The median age of the 984 donors was 54 years (standard deviation, 16 years) (Table 1). Patients were predominantly white (60%) or African American (23%), and 41% were male. Among these 984 donors, 617 (62.7%) were CMV seropositive. Overall, SARS-CoV-2 infection was more frequent among CMV-seropositive than among CMV-seronegative patients (176 of 617 [28.5%] vs 70 of 367 [19%]; P < .001) (Figure 1A). To quantify the impact of CMV seropositivity on the occurrence of SARS-CoV-2 infection, we performed a binomial logistic regression while adjusting for age, sex, and self-reported race. This analysis revealed that CMV seropositivity was associated with an increased risk of SARS-CoV-2 infection, with an OR of 1.7 (95% confidence interval [CI], 1.24–2.33; P = .001) (Figure 1B and Table 1). Of note, socioeconomic status is often associated with CMV infection and/or seropositivity [10]. Although socioeconomic information was not available for the current cohort, it will be interesting to examine in future how such variables contribute to differences in SARS-CoV-2 infection status.

Increased Risk of COVID-19–Related Hospitalization in CMV-Seropositive Patients

To interrogate the impact of CMV serostatus on COVID-19 outcome, we further stratified this cohort by severity of infection.

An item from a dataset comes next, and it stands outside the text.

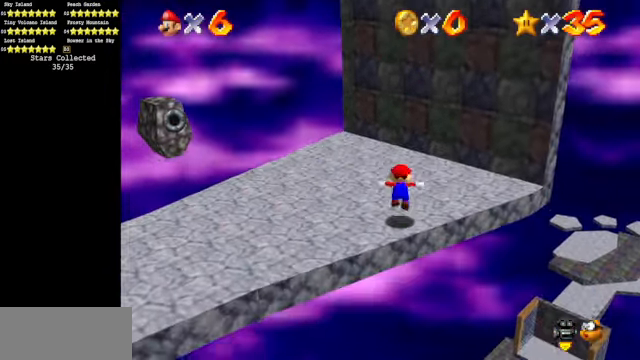
{"buttons": [], "left_stick": "up-right", "events": [[167, "A", "up"], [267, "C_DOWN", "down"], [267, "C_RIGHT", "down"], [434, "C_DOWN", "up"], [434, "C_RIGHT", "up"], [434, "left_stick", "up-right"]]}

Specifically, we categorized individuals into 4 groups: group 0, patients with a negative test result for COVID-19 (n = 738; group 1, patients with a positive COVID-19 result who were not hospitalized (n = 167); group 2, patients with a positive result who were hospitalized but not in the ICU (n = 49); and group 3, patients with a positive result who were hospitalized in the ICU (n = 30). CMV-seropositive individuals comprised 59.7% of group 0, 65.8% of group 1, 87.8% of group 2, and 76.7% of group 3, indicating an association of CMV seropositivity with more severe COVID-19 (P < .001 for groups 0–3; P = .01 for groups 1–3) (Figure 2A).

To quantify the impact of CMV seropositivity on hospitalization rate for COVID-19 infection, we evaluated CMV serostatus in hospitalized patients (groups 2 and 3). Among CMV-seropositive patients, compared with seronegative patients, there were greater numbers and higher proportions of patients with COVID-19 requiring hospitalization (66 of 176 [37.5%] vs 13 of 70 [18.5%]) (Figure 2B and Table 2). When we calculated the odds of being hospitalized with COVID-19, adjusting for age, self-reported race, and sex, CMV seropositivity was associated with an OR of 2.63 (95% CI, 1.37–5.35; P = .005) (Figure 2C). Age was also significantly associated (OR, 1.06 [95% CI, 1.04–1.09]; P < .001) in our multivariate model. Finally, quantitative CMV IgG titers in CMV-seropositive individuals were not associated with severity (Figure 2D). Together, our data suggest a mechanism in which CMV serostatus itself or the global imprint of CMV on the immune landscape, rather than levels of antibody to CMV, is associated with COVID-19 infection severity.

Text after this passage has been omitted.